**Exercise instructions:** Once the pictures have been excluded, set down each remaining entry word for word.

Transcribed page contents:

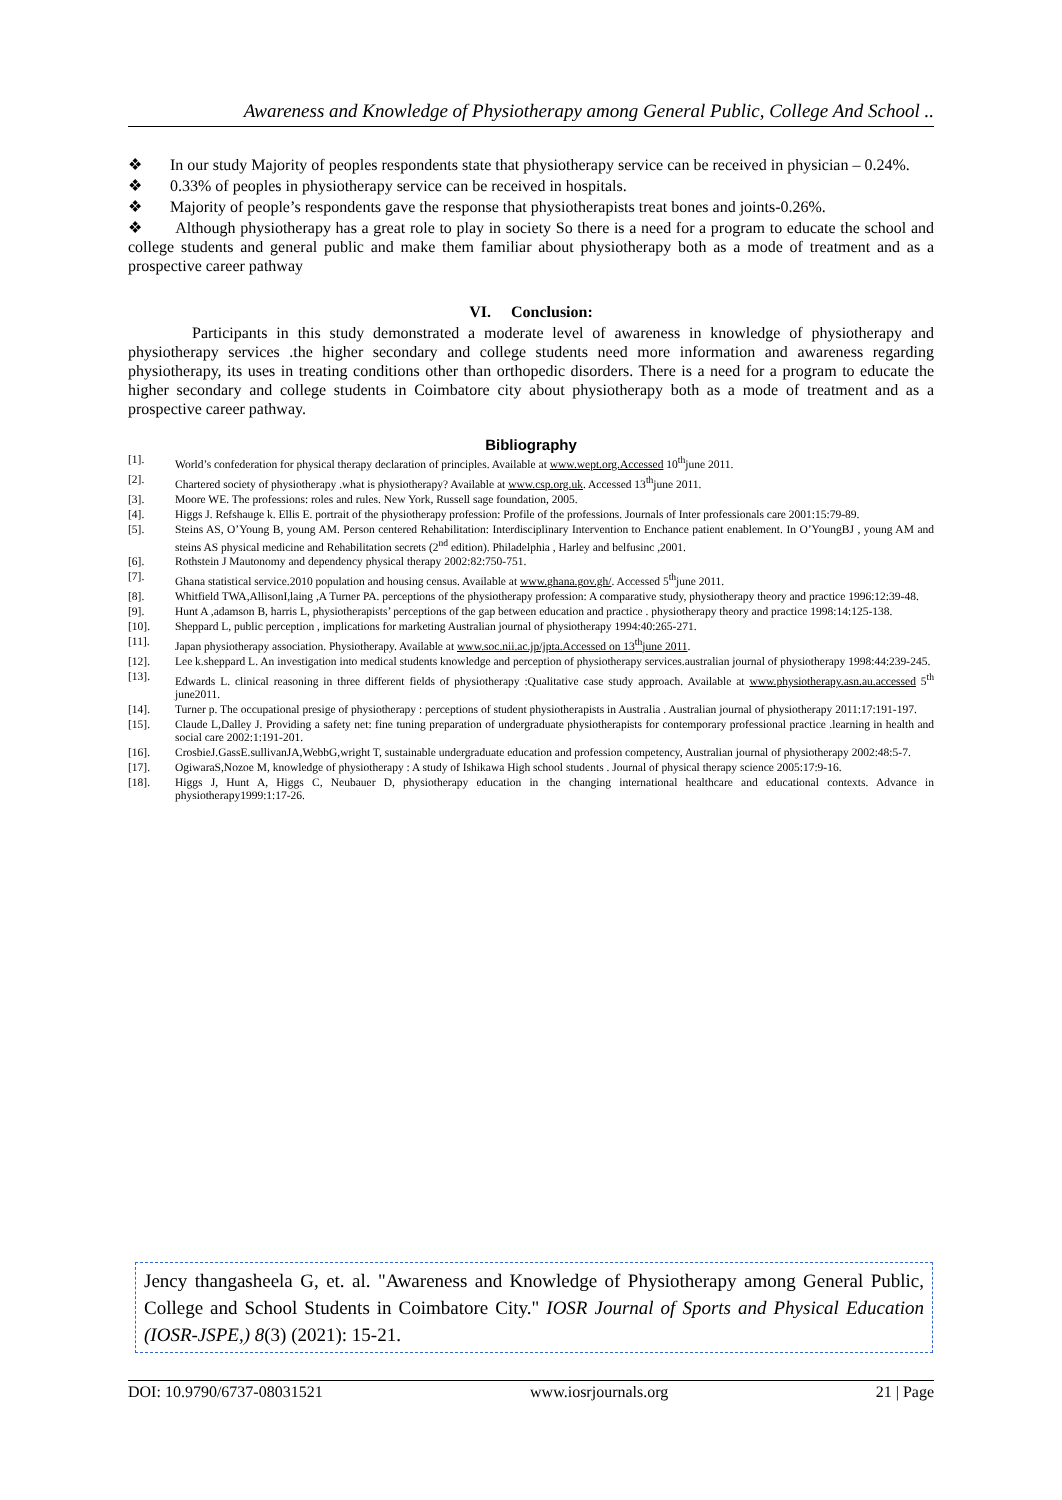Awareness and Knowledge of Physiotherapy among General Public, College And School ..
❖ In our study Majority of peoples respondents state that physiotherapy service can be received in physician – 0.24%.
❖ 0.33% of peoples in physiotherapy service can be received in hospitals.
❖ Majority of people’s respondents gave the response that physiotherapists treat bones and joints-0.26%.
❖ Although physiotherapy has a great role to play in society So there is a need for a program to educate the school and college students and general public and make them familiar about physiotherapy both as a mode of treatment and as a prospective career pathway
VI. Conclusion:
Participants in this study demonstrated a moderate level of awareness in knowledge of physiotherapy and physiotherapy services .the higher secondary and college students need more information and awareness regarding physiotherapy, its uses in treating conditions other than orthopedic disorders. There is a need for a program to educate the higher secondary and college students in Coimbatore city about physiotherapy both as a mode of treatment and as a prospective career pathway.
Bibliography
[1]. World’s confederation for physical therapy declaration of principles. Available at www.wept.org.Accessed 10<sup>th</sup>june 2011.
[2]. Chartered society of physiotherapy .what is physiotherapy? Available at www.csp.org.uk. Accessed 13<sup>th</sup>june 2011.
[3]. Moore WE. The professions: roles and rules. New York, Russell sage foundation, 2005.
[4]. Higgs J. Refshauge k. Ellis E. portrait of the physiotherapy profession: Profile of the professions. Journals of Inter professionals care 2001:15:79-89.
[5]. Steins AS, O’Young B, young AM. Person centered Rehabilitation: Interdisciplinary Intervention to Enchance patient enablement. In O’YoungBJ , young AM and steins AS physical medicine and Rehabilitation secrets (2<sup>nd</sup> edition). Philadelphia , Harley and belfusinc ,2001.
[6]. Rothstein J Mautonomy and dependency physical therapy 2002:82:750-751.
[7]. Ghana statistical service.2010 population and housing census. Available at www.ghana.gov.gh/. Accessed 5<sup>th</sup>june 2011.
[8]. Whitfield TWA,AllisonI,laing ,A Turner PA. perceptions of the physiotherapy profession: A comparative study, physiotherapy theory and practice 1996:12:39-48.
[9]. Hunt A ,adamson B, harris L, physiotherapists’ perceptions of the gap between education and practice . physiotherapy theory and practice 1998:14:125-138.
[10]. Sheppard L, public perception , implications for marketing Australian journal of physiotherapy 1994:40:265-271.
[11]. Japan physiotherapy association. Physiotherapy. Available at www.soc.nii.ac.jp/jpta.Accessed on 13<sup>th</sup>june 2011.
[12]. Lee k.sheppard L. An investigation into medical students knowledge and perception of physiotherapy services.australian journal of physiotherapy 1998:44:239-245.
[13]. Edwards L. clinical reasoning in three different fields of physiotherapy :Qualitative case study approach. Available at www.physiotherapy.asn.au.accessed 5<sup>th</sup> june2011.
[14]. Turner p. The occupational presige of physiotherapy : perceptions of student physiotherapists in Australia . Australian journal of physiotherapy 2011:17:191-197.
[15]. Claude L,Dalley J. Providing a safety net: fine tuning preparation of undergraduate physiotherapists for contemporary professional practice .learning in health and social care 2002:1:191-201.
[16]. CrosbieJ.GassE.sullivanJA,WebbG,wright T, sustainable undergraduate education and profession competency, Australian journal of physiotherapy 2002:48:5-7.
[17]. OgiwaraS,Nozoe M, knowledge of physiotherapy : A study of Ishikawa High school students . Journal of physical therapy science 2005:17:9-16.
[18]. Higgs J, Hunt A, Higgs C, Neubauer D, physiotherapy education in the changing international healthcare and educational contexts. Advance in physiotherapy1999:1:17-26.
Jency thangasheela G, et. al. "Awareness and Knowledge of Physiotherapy among General Public, College and School Students in Coimbatore City." IOSR Journal of Sports and Physical Education (IOSR-JSPE,) 8(3) (2021): 15-21.
DOI: 10.9790/6737-08031521 www.iosrjournals.org 21 | Page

**Solution:**
Awareness and Knowledge of Physiotherapy among General Public, College And School ..
❖ In our study Majority of peoples respondents state that physiotherapy service can be received in physician – 0.24%.
❖ 0.33% of peoples in physiotherapy service can be received in hospitals.
❖ Majority of people’s respondents gave the response that physiotherapists treat bones and joints-0.26%.
❖ Although physiotherapy has a great role to play in society So there is a need for a program to educate the school and college students and general public and make them familiar about physiotherapy both as a mode of treatment and as a prospective career pathway
VI. Conclusion:
Participants in this study demonstrated a moderate level of awareness in knowledge of physiotherapy and physiotherapy services .the higher secondary and college students need more information and awareness regarding physiotherapy, its uses in treating conditions other than orthopedic disorders. There is a need for a program to educate the higher secondary and college students in Coimbatore city about physiotherapy both as a mode of treatment and as a prospective career pathway.
Bibliography
[1]. World’s confederation for physical therapy declaration of principles. Available at www.wept.org.Accessed 10<sup>th</sup>june 2011.
[2]. Chartered society of physiotherapy .what is physiotherapy? Available at www.csp.org.uk. Accessed 13<sup>th</sup>june 2011.
[3]. Moore WE. The professions: roles and rules. New York, Russell sage foundation, 2005.
[4]. Higgs J. Refshauge k. Ellis E. portrait of the physiotherapy profession: Profile of the professions. Journals of Inter professionals care 2001:15:79-89.
[5]. Steins AS, O’Young B, young AM. Person centered Rehabilitation: Interdisciplinary Intervention to Enchance patient enablement. In O’YoungBJ , young AM and steins AS physical medicine and Rehabilitation secrets (2<sup>nd</sup> edition). Philadelphia , Harley and belfusinc ,2001.
[6]. Rothstein J Mautonomy and dependency physical therapy 2002:82:750-751.
[7]. Ghana statistical service.2010 population and housing census. Available at www.ghana.gov.gh/. Accessed 5<sup>th</sup>june 2011.
[8]. Whitfield TWA,AllisonI,laing ,A Turner PA. perceptions of the physiotherapy profession: A comparative study, physiotherapy theory and practice 1996:12:39-48.
[9]. Hunt A ,adamson B, harris L, physiotherapists’ perceptions of the gap between education and practice . physiotherapy theory and practice 1998:14:125-138.
[10]. Sheppard L, public perception , implications for marketing Australian journal of physiotherapy 1994:40:265-271.
[11]. Japan physiotherapy association. Physiotherapy. Available at www.soc.nii.ac.jp/jpta.Accessed on 13<sup>th</sup>june 2011.
[12]. Lee k.sheppard L. An investigation into medical students knowledge and perception of physiotherapy services.australian journal of physiotherapy 1998:44:239-245.
[13]. Edwards L. clinical reasoning in three different fields of physiotherapy :Qualitative case study approach. Available at www.physiotherapy.asn.au.accessed 5<sup>th</sup> june2011.
[14]. Turner p. The occupational presige of physiotherapy : perceptions of student physiotherapists in Australia . Australian journal of physiotherapy 2011:17:191-197.
[15]. Claude L,Dalley J. Providing a safety net: fine tuning preparation of undergraduate physiotherapists for contemporary professional practice .learning in health and social care 2002:1:191-201.
[16]. CrosbieJ.GassE.sullivanJA,WebbG,wright T, sustainable undergraduate education and profession competency, Australian journal of physiotherapy 2002:48:5-7.
[17]. OgiwaraS,Nozoe M, knowledge of physiotherapy : A study of Ishikawa High school students . Journal of physical therapy science 2005:17:9-16.
[18]. Higgs J, Hunt A, Higgs C, Neubauer D, physiotherapy education in the changing international healthcare and educational contexts. Advance in physiotherapy1999:1:17-26.
Jency thangasheela G, et. al. "Awareness and Knowledge of Physiotherapy among General Public, College and School Students in Coimbatore City." IOSR Journal of Sports and Physical Education (IOSR-JSPE,) 8(3) (2021): 15-21.
DOI: 10.9790/6737-08031521 www.iosrjournals.org 21 | Page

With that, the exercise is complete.